**How to complete this task:**
In the listing below, the answer starts at the line that has "G04 #@! TO.C,C21*" and stops after the line that has "X135153480Y-121996279D01*"; please repeat that part exactly and nothing more.

**Input data:**
Segment Open

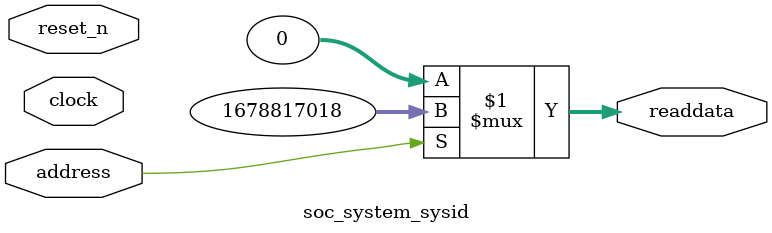
<source format=v>



// synthesis translate_off
`timescale 1ns / 1ps
// synthesis translate_on

// turn off superfluous verilog processor warnings 
// altera message_level Level1 
// altera message_off 10034 10035 10036 10037 10230 10240 10030 

module soc_system_sysid (
               // inputs:
                address,
                clock,
                reset_n,

               // outputs:
                readdata
             )
;

  output  [ 31: 0] readdata;
  input            address;
  input            clock;
  input            reset_n;

  wire    [ 31: 0] readdata;
  //control_slave, which is an e_avalon_slave
  assign readdata = address ? 1678817018 : 0;

endmodule



</source>
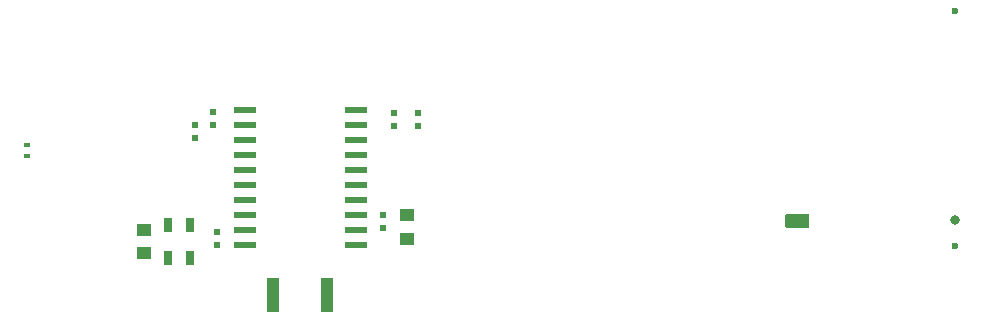
<source format=gbr>
G04 #@! TF.GenerationSoftware,KiCad,Pcbnew,(5.0.0)*
G04 #@! TF.CreationDate,2019-03-03T03:18:43+05:30*
G04 #@! TF.ProjectId,LoRa_Modbus,4C6F52615F4D6F646275732E6B696361,rev?*
G04 #@! TF.SameCoordinates,Original*
G04 #@! TF.FileFunction,Paste,Bot*
G04 #@! TF.FilePolarity,Positive*
%FSLAX46Y46*%
G04 Gerber Fmt 4.6, Leading zero omitted, Abs format (unit mm)*
G04 Created by KiCad (PCBNEW (5.0.0)) date 03/03/19 03:18:43*
%MOMM*%
%LPD*%
G01*
G04 APERTURE LIST*
%ADD10R,0.600000X0.400000*%
%ADD11R,1.250000X1.000000*%
%ADD12C,0.800000*%
%ADD13C,0.600000*%
%ADD14R,0.500000X0.600000*%
%ADD15R,1.000000X3.000000*%
%ADD16C,0.100000*%
%ADD17C,1.143000*%
%ADD18R,0.700000X1.300000*%
%ADD19R,1.950000X0.600000*%
G04 APERTURE END LIST*
D10*
G04 #@! TO.C,R18*
X68940680Y-115008240D03*
X68940680Y-115908240D03*
G04 #@! TD*
D11*
G04 #@! TO.C,C22*
X78867000Y-122174000D03*
X78867000Y-124174000D03*
G04 #@! TD*
D12*
G04 #@! TO.C,AE1*
X147507440Y-121350040D03*
D13*
X147474940Y-103634540D03*
X147474940Y-123510040D03*
G04 #@! TD*
D14*
G04 #@! TO.C,C14*
X100012500Y-112247500D03*
X100012500Y-113347500D03*
G04 #@! TD*
G04 #@! TO.C,C15*
X102044500Y-113347500D03*
X102044500Y-112247500D03*
G04 #@! TD*
G04 #@! TO.C,C16*
X99110800Y-122029400D03*
X99110800Y-120929400D03*
G04 #@! TD*
D11*
G04 #@! TO.C,C17*
X101091000Y-122929400D03*
X101091000Y-120929400D03*
G04 #@! TD*
D15*
G04 #@! TO.C,C18*
X94375000Y-127660400D03*
X89775000Y-127660400D03*
G04 #@! TD*
D14*
G04 #@! TO.C,C19*
X83159600Y-114358600D03*
X83159600Y-113258600D03*
G04 #@! TD*
G04 #@! TO.C,C20*
X84696300Y-112166400D03*
X84696300Y-113266400D03*
G04 #@! TD*
G04 #@! TO.C,C21*
X85013800Y-122364500D03*
X85013800Y-123464500D03*
G04 #@! TD*
D16*
G04 #@! TO.C,J$1*
G36*
X135142492Y-120856015D02*
X135148039Y-120856838D01*
X135153480Y-120858201D01*
X135158760Y-120860090D01*
X135163830Y-120862488D01*
X135168641Y-120865372D01*
X135173146Y-120868712D01*
X135177301Y-120872479D01*
X135181068Y-120876634D01*
X135184408Y-120881139D01*
X135187292Y-120885950D01*
X135189690Y-120891020D01*
X135191579Y-120896300D01*
X135192942Y-120901741D01*
X135193765Y-120907288D01*
X135194040Y-120912890D01*
X135194040Y-121941590D01*
X135193765Y-121947192D01*
X135192942Y-121952739D01*
X135191579Y-121958180D01*
X135189690Y-121963460D01*
X135187292Y-121968530D01*
X135184408Y-121973341D01*
X135181068Y-121977846D01*
X135177301Y-121982001D01*
X135173146Y-121985768D01*
X135168641Y-121989108D01*
X135163830Y-121991992D01*
X135158760Y-121994390D01*
X135153480Y-121996279D01*
X135148039Y-121997642D01*
X135142492Y-121998465D01*
X135136890Y-121998740D01*
X133219190Y-121998740D01*
X133213588Y-121998465D01*
X133208041Y-121997642D01*
X133202600Y-121996279D01*
X133197320Y-121994390D01*
X133192250Y-121991992D01*
X133187439Y-121989108D01*
X133182934Y-121985768D01*
X133178779Y-121982001D01*
X133175012Y-121977846D01*
X133171672Y-121973341D01*
X133168788Y-121968530D01*
X133166390Y-121963460D01*
X133164501Y-121958180D01*
X133163138Y-121952739D01*
X133162315Y-121947192D01*
X133162040Y-121941590D01*
X133162040Y-120912890D01*
X133162315Y-120907288D01*
X133163138Y-120901741D01*
X133164501Y-120896300D01*
X133166390Y-120891020D01*
X133168788Y-120885950D01*
X133171672Y-120881139D01*
X133175012Y-120876634D01*
X133178779Y-120872479D01*
X133182934Y-120868712D01*
X133187439Y-120865372D01*
X133192250Y-120862488D01*
X133197320Y-120860090D01*
X133202600Y-120858201D01*
X133208041Y-120856838D01*
X133213588Y-120856015D01*
X133219190Y-120855740D01*
X135136890Y-120855740D01*
X135142492Y-120856015D01*
X135142492Y-120856015D01*
G37*
D17*
X134178040Y-121427240D03*
G04 #@! TD*
D18*
G04 #@! TO.C,L2*
X82763400Y-121793000D03*
X80863400Y-121793000D03*
G04 #@! TD*
G04 #@! TO.C,L3*
X80863400Y-124523500D03*
X82763400Y-124523500D03*
G04 #@! TD*
D19*
G04 #@! TO.C,U5*
X87375000Y-112052100D03*
X87375000Y-113322100D03*
X87375000Y-114592100D03*
X87375000Y-115862100D03*
X87375000Y-117132100D03*
X87375000Y-118402100D03*
X87375000Y-119672100D03*
X87375000Y-120942100D03*
X87375000Y-122212100D03*
X87375000Y-123482100D03*
X96775000Y-123482100D03*
X96775000Y-122212100D03*
X96775000Y-120942100D03*
X96775000Y-119672100D03*
X96775000Y-118402100D03*
X96775000Y-117132100D03*
X96775000Y-115862100D03*
X96775000Y-114592100D03*
X96775000Y-113322100D03*
X96775000Y-112052100D03*
G04 #@! TD*
M02*

</source>
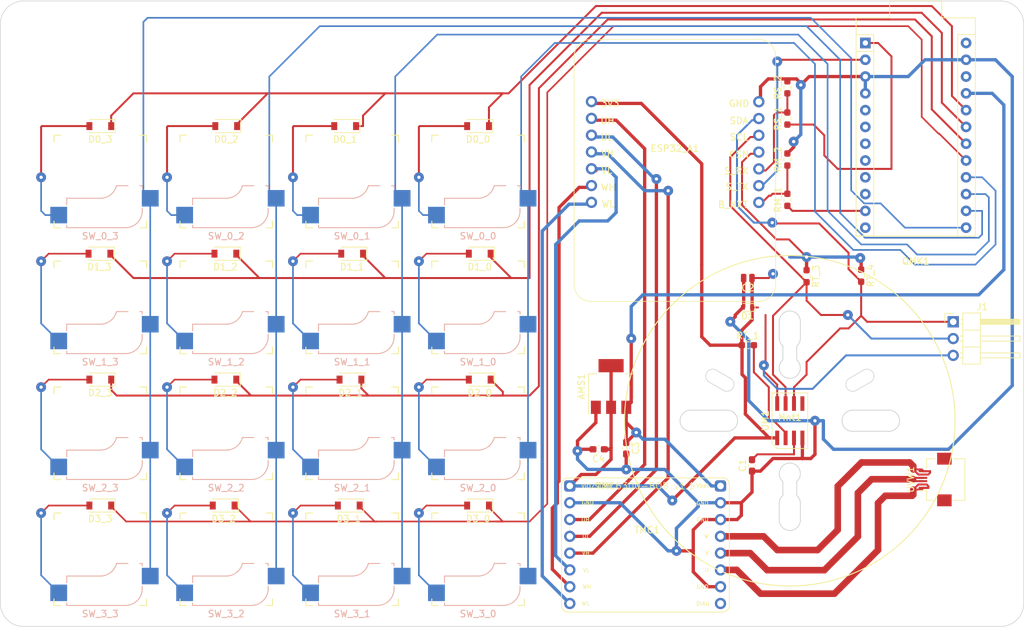
<source format=kicad_pcb>
(kicad_pcb (version 20211014) (generator pcbnew)

  (general
    (thickness 1.6)
  )

  (paper "A4")
  (layers
    (0 "F.Cu" signal)
    (31 "B.Cu" signal)
    (34 "B.Paste" user)
    (35 "F.Paste" user)
    (36 "B.SilkS" user "B.Silkscreen")
    (37 "F.SilkS" user "F.Silkscreen")
    (38 "B.Mask" user)
    (39 "F.Mask" user)
    (40 "Dwgs.User" user "User.Drawings")
    (44 "Edge.Cuts" user)
    (45 "Margin" user)
    (46 "B.CrtYd" user "B.Courtyard")
    (47 "F.CrtYd" user "F.Courtyard")
  )

  (setup
    (stackup
      (layer "F.SilkS" (type "Top Silk Screen"))
      (layer "F.Paste" (type "Top Solder Paste"))
      (layer "F.Mask" (type "Top Solder Mask") (thickness 0.01))
      (layer "F.Cu" (type "copper") (thickness 0.035))
      (layer "dielectric 1" (type "core") (thickness 1.51) (material "FR4") (epsilon_r 4.5) (loss_tangent 0.02))
      (layer "B.Cu" (type "copper") (thickness 0.035))
      (layer "B.Mask" (type "Bottom Solder Mask") (thickness 0.01))
      (layer "B.Paste" (type "Bottom Solder Paste"))
      (layer "B.SilkS" (type "Bottom Silk Screen"))
      (copper_finish "None")
      (dielectric_constraints no)
    )
    (pad_to_mask_clearance 0.05)
    (pcbplotparams
      (layerselection 0x00010fc_ffffffff)
      (disableapertmacros false)
      (usegerberextensions false)
      (usegerberattributes true)
      (usegerberadvancedattributes true)
      (creategerberjobfile true)
      (svguseinch false)
      (svgprecision 6)
      (excludeedgelayer true)
      (plotframeref false)
      (viasonmask false)
      (mode 1)
      (useauxorigin false)
      (hpglpennumber 1)
      (hpglpenspeed 20)
      (hpglpendiameter 15.000000)
      (dxfpolygonmode true)
      (dxfimperialunits true)
      (dxfusepcbnewfont true)
      (psnegative false)
      (psa4output false)
      (plotreference true)
      (plotvalue true)
      (plotinvisibletext false)
      (sketchpadsonfab false)
      (subtractmaskfromsilk false)
      (outputformat 1)
      (mirror false)
      (drillshape 0)
      (scaleselection 1)
      (outputdirectory "Gerbers_V4/")
    )
  )

  (net 0 "")
  (net 1 "GND")
  (net 2 "Net-(C1-Pad2)")
  (net 3 "Net-(ESP32_A1-Pad12)")
  (net 4 "/Row 1")
  (net 5 "Net-(D0_0-Pad2)")
  (net 6 "Net-(D0_1-Pad2)")
  (net 7 "Net-(D0_2-Pad2)")
  (net 8 "Net-(D0_3-Pad2)")
  (net 9 "/Row 2")
  (net 10 "Net-(D1_0-Pad2)")
  (net 11 "Net-(D1_1-Pad2)")
  (net 12 "Net-(D1_2-Pad2)")
  (net 13 "Net-(D1_3-Pad2)")
  (net 14 "/Row 3")
  (net 15 "Net-(D2_0-Pad2)")
  (net 16 "Net-(D2_1-Pad2)")
  (net 17 "Net-(D2_2-Pad2)")
  (net 18 "Net-(D2_3-Pad2)")
  (net 19 "/Row 4")
  (net 20 "Net-(D3_0-Pad2)")
  (net 21 "Net-(D3_1-Pad2)")
  (net 22 "Net-(D3_2-Pad2)")
  (net 23 "Net-(D3_3-Pad2)")
  (net 24 "SDA")
  (net 25 "+5V")
  (net 26 "CSn")
  (net 27 "SCL")
  (net 28 "/Col 4")
  (net 29 "/Col 3")
  (net 30 "/Col 2")
  (net 31 "Net-(QMK1-Pad1)")
  (net 32 "/Col 1")
  (net 33 "unconnected-(QMK1-Pad5)")
  (net 34 "unconnected-(QMK1-Pad6)")
  (net 35 "unconnected-(QMK1-Pad7)")
  (net 36 "unconnected-(QMK1-Pad22)")
  (net 37 "unconnected-(QMK1-Pad8)")
  (net 38 "unconnected-(QMK1-Pad9)")
  (net 39 "unconnected-(QMK1-Pad24)")
  (net 40 "unconnected-(QMK1-Pad10)")
  (net 41 "Net-(QMK1-Pad11)")
  (net 42 "unconnected-(QMK1-Pad12)")
  (net 43 "Net-(RT_1-Pad2)")
  (net 44 "unconnected-(UM1-Pad5)")
  (net 45 "/W_Out")
  (net 46 "/V_Out")
  (net 47 "/U_Out")
  (net 48 "unconnected-(TMC1-Pad16)")
  (net 49 "UH_in")
  (net 50 "UL_in")
  (net 51 "VH_in")
  (net 52 "VL_in")
  (net 53 "WH_in")
  (net 54 "WL_in")
  (net 55 "SERIAL_TX")
  (net 56 "BTN_NXT")

  (footprint "Diode_SMD:D_SOD-123" (layer "F.Cu") (at 117.544 91.821 180))

  (footprint "Resistor_SMD:R_0603_1608Metric_Pad0.98x0.95mm_HandSolder" (layer "F.Cu") (at 183.388 66.6515 90))

  (footprint "MountingHole:MountingHole_3.2mm_M3" (layer "F.Cu") (at 215.546 57.196))

  (footprint "Capacitor_SMD:C_0603_1608Metric_Pad1.08x0.95mm_HandSolder" (layer "F.Cu") (at 178.04 123.8515 90))

  (footprint "Diode_SMD:D_SOD-123" (layer "F.Cu") (at 136.846 110.871 180))

  (footprint "Resistor_SMD:R_0603_1608Metric_Pad0.98x0.95mm_HandSolder" (layer "F.Cu") (at 194.55 95.1465 -90))

  (footprint "Diode_SMD:D_SOD-123" (layer "F.Cu") (at 116.4854 72.517 180))

  (footprint "Capacitor_SMD:C_0603_1608Metric_Pad1.08x0.95mm_HandSolder" (layer "F.Cu") (at 159.004 121.2585 -90))

  (footprint "Kailh Hotswap:Kailh_socket_MX" (layer "F.Cu") (at 136.592 80.899 180))

  (footprint "Capacitor_SMD:C_0504_1310Metric_Pad0.83x1.28mm_HandSolder" (layer "F.Cu") (at 177.405 95.504 180))

  (footprint "Diode_SMD:D_SOD-123" (layer "F.Cu") (at 136.848 91.821 180))

  (footprint "Kailh Hotswap:Kailh_socket_MX" (layer "F.Cu") (at 117.542 118.999 180))

  (footprint "MountingHole:MountingHole_3.2mm_M3" (layer "F.Cu") (at 67.946 57.196))

  (footprint "MountingHole:MountingHole_3.2mm_M3" (layer "F.Cu") (at 215.546 144.596))

  (footprint "MT6701:SOIC-8" (layer "F.Cu") (at 183.755035 117.09246))

  (footprint "Kailh Hotswap:Kailh_socket_MX" (layer "F.Cu") (at 136.592 99.949 180))

  (footprint "Package_TO_SOT_SMD:SOT-223-3_TabPin2" (layer "F.Cu") (at 156.718 111.912 90))

  (footprint "Capacitor_SMD:C_0603_1608Metric_Pad1.08x0.95mm_HandSolder" (layer "F.Cu") (at 154.8395 121.412 180))

  (footprint "Diode_SMD:D_SOD-123" (layer "F.Cu") (at 98.366 91.821 180))

  (footprint "Diode_SMD:D_SOD-123" (layer "F.Cu") (at 79.442 110.871 180))

  (footprint "Kailh Hotswap:Kailh_socket_MX" (layer "F.Cu") (at 136.592 138.049 180))

  (footprint "Kailh Hotswap:Kailh_socket_MX" (layer "F.Cu") (at 79.442 99.949 180))

  (footprint "Kailh Hotswap:Kailh_socket_MX" (layer "F.Cu") (at 98.492 99.949 180))

  (footprint "MT6701:BLDC Mount" (layer "F.Cu") (at 183.755035 117.09246))

  (footprint "Diode_SMD:D_SOD-523" (layer "F.Cu") (at 177.354 99.949 180))

  (footprint "TMC6300_BOB:TMC6300_BOB" (layer "F.Cu") (at 162.165 136.144))

  (footprint "Resistor_SMD:R_0603_1608Metric_Pad0.98x0.95mm_HandSolder" (layer "F.Cu") (at 183.388 83.6695 90))

  (footprint "Kailh Hotswap:Kailh_socket_MX" (layer "F.Cu") (at 79.442 80.899 180))

  (footprint "Kailh Hotswap:Kailh_socket_MX" (layer "F.Cu") (at 98.492 138.049 180))

  (footprint "Kailh Hotswap:Kailh_socket_MX" (layer "F.Cu") (at 117.542 80.899 180))

  (footprint "Resistor_SMD:R_0603_1608Metric_Pad0.98x0.95mm_HandSolder" (layer "F.Cu") (at 186.295 95.2265 -90))

  (footprint "Arduino Pro Micro:Sparkfun_Pro_Micro" (layer "F.Cu") (at 210.425 87.884 180))

  (footprint "Resistor_SMD:R_0603_1608Metric_Pad0.98x0.95mm_HandSolder" (layer "F.Cu") (at 177.405 105.664))

  (footprint "Diode_SMD:D_SOD-123" (layer "F.Cu") (at 79.442 72.517 180))

  (footprint "Resistor_SMD:R_0603_1608Metric_Pad0.98x0.95mm_HandSolder" (layer "F.Cu") (at 183.388 71.374 90))

  (footprint "Diode_SMD:D_SOD-123" (layer "F.Cu") (at 117.034 129.921 180))

  (footprint "Kailh Hotswap:Kailh_socket_MX" (layer "F.Cu") (at 117.542 138.049 180))

  (footprint "Kailh Hotswap:Kailh_socket_MX" (layer "F.Cu") (at 117.542 99.949 180))

  (footprint "Diode_SMD:D_SOD-123" (layer "F.Cu") (at 117.288 110.871 180))

  (footprint "Connector_FFC-FPC:Hirose_FH12-6S-0.5SH_1x06-1MP_P0.50mm_Horizontal" (layer "F.Cu") (at 205.74 125.984 90))

  (footprint "Diode_SMD:D_SOD-123" (layer "F.Cu")
    (tedit 58645DC7) (tstamp bc747cd9-2c14-4e8d-af52-0eda425fcd05)
    (at 98.364 110.871 180)
    (descr "SOD-123")
    (tags "SOD-123")
    (property "Sheetfile" "Scroller1 two.kicad_sch")
    (property "Sheetname" "")
    (path "/e032726b-c652-4
... [171935 chars truncated]
</source>
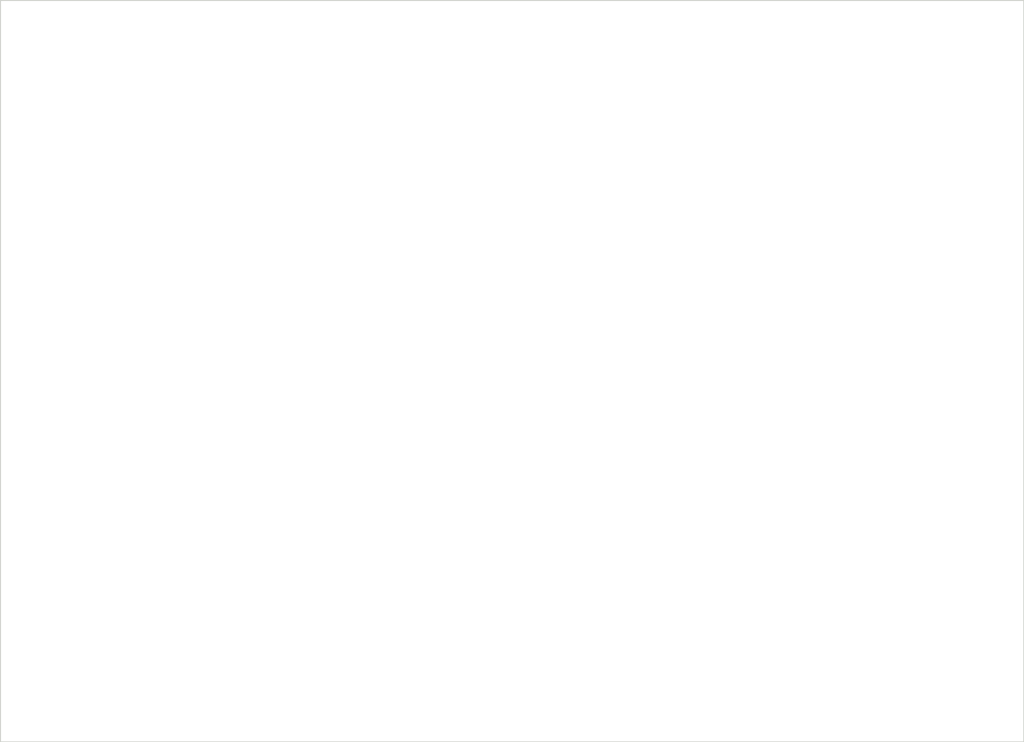
<source format=kicad_pcb>
(kicad_pcb (version 20211014) (generator pcbnew)

  (general
    (thickness 1.6)
  )

  (paper "A4")
  (layers
    (0 "F.Cu" signal)
    (31 "B.Cu" signal)
    (32 "B.Adhes" user "B.Adhesive")
    (33 "F.Adhes" user "F.Adhesive")
    (34 "B.Paste" user)
    (35 "F.Paste" user)
    (36 "B.SilkS" user "B.Silkscreen")
    (37 "F.SilkS" user "F.Silkscreen")
    (38 "B.Mask" user)
    (39 "F.Mask" user)
    (40 "Dwgs.User" user "User.Drawings")
    (41 "Cmts.User" user "User.Comments")
    (42 "Eco1.User" user "User.Eco1")
    (43 "Eco2.User" user "User.Eco2")
    (44 "Edge.Cuts" user)
    (45 "Margin" user)
    (46 "B.CrtYd" user "B.Courtyard")
    (47 "F.CrtYd" user "F.Courtyard")
    (48 "B.Fab" user)
    (49 "F.Fab" user)
    (50 "User.1" user)
    (51 "User.2" user)
    (52 "User.3" user)
    (53 "User.4" user)
    (54 "User.5" user)
    (55 "User.6" user)
    (56 "User.7" user)
    (57 "User.8" user)
    (58 "User.9" user)
  )

  (setup
    (stackup
      (layer "F.SilkS" (type "Top Silk Screen"))
      (layer "F.Paste" (type "Top Solder Paste"))
      (layer "F.Mask" (type "Top Solder Mask") (thickness 0.01))
      (layer "F.Cu" (type "copper") (thickness 0.035))
      (layer "dielectric 1" (type "core") (thickness 1.51) (material "FR4") (epsilon_r 4.5) (loss_tangent 0.02))
      (layer "B.Cu" (type "copper") (thickness 0.035))
      (layer "B.Mask" (type "Bottom Solder Mask") (thickness 0.01))
      (layer "B.Paste" (type "Bottom Solder Paste"))
      (layer "B.SilkS" (type "Bottom Silk Screen"))
      (copper_finish "None")
      (dielectric_constraints no)
    )
    (pad_to_mask_clearance 0)
    (pcbplotparams
      (layerselection 0x00010fc_ffffffff)
      (disableapertmacros false)
      (usegerberextensions false)
      (usegerberattributes true)
      (usegerberadvancedattributes true)
      (creategerberjobfile true)
      (svguseinch false)
      (svgprecision 6)
      (excludeedgelayer true)
      (plotframeref false)
      (viasonmask false)
      (mode 1)
      (useauxorigin false)
      (hpglpennumber 1)
      (hpglpenspeed 20)
      (hpglpendiameter 15.000000)
      (dxfpolygonmode true)
      (dxfimperialunits true)
      (dxfusepcbnewfont true)
      (psnegative false)
      (psa4output false)
      (plotreference true)
      (plotvalue true)
      (plotinvisibletext false)
      (sketchpadsonfab false)
      (subtractmaskfromsilk false)
      (outputformat 1)
      (mirror false)
      (drillshape 1)
      (scaleselection 1)
      (outputdirectory "")
    )
  )

  (net 0 "")

  (gr_line (start 205.74 124.46) (end 104.14 124.46) (layer "Edge.Cuts") (width 0.1) (tstamp 504e1db1-4acb-4a6e-9597-e26bb5a09b9c))
  (gr_line (start 104.14 50.8) (end 205.74 50.8) (layer "Edge.Cuts") (width 0.1) (tstamp a289e261-fc99-4ca1-842e-aadbb7ed5e7b))
  (gr_line (start 104.14 124.46) (end 104.14 50.8) (layer "Edge.Cuts") (width 0.1) (tstamp cd307208-5bfd-4d44-bcc5-212d5f0d011d))
  (gr_line (start 205.74 50.8) (end 205.74 124.46) (layer "Edge.Cuts") (width 0.1) (tstamp fa39811a-ebf1-49a6-9572-4dfe2cf55499))

)

</source>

Segment Closed

**Response for this exercise:**
G04 #@! TO.C,C21*
X85013800Y-122364500D03*
X85013800Y-123464500D03*
G04 #@! TD*
D16*
G04 #@! TO.C,J$1*
G36*
X135142492Y-120856015D02*
X135148039Y-120856838D01*
X135153480Y-120858201D01*
X135158760Y-120860090D01*
X135163830Y-120862488D01*
X135168641Y-120865372D01*
X135173146Y-120868712D01*
X135177301Y-120872479D01*
X135181068Y-120876634D01*
X135184408Y-120881139D01*
X135187292Y-120885950D01*
X135189690Y-120891020D01*
X135191579Y-120896300D01*
X135192942Y-120901741D01*
X135193765Y-120907288D01*
X135194040Y-120912890D01*
X135194040Y-121941590D01*
X135193765Y-121947192D01*
X135192942Y-121952739D01*
X135191579Y-121958180D01*
X135189690Y-121963460D01*
X135187292Y-121968530D01*
X135184408Y-121973341D01*
X135181068Y-121977846D01*
X135177301Y-121982001D01*
X135173146Y-121985768D01*
X135168641Y-121989108D01*
X135163830Y-121991992D01*
X135158760Y-121994390D01*
X135153480Y-121996279D01*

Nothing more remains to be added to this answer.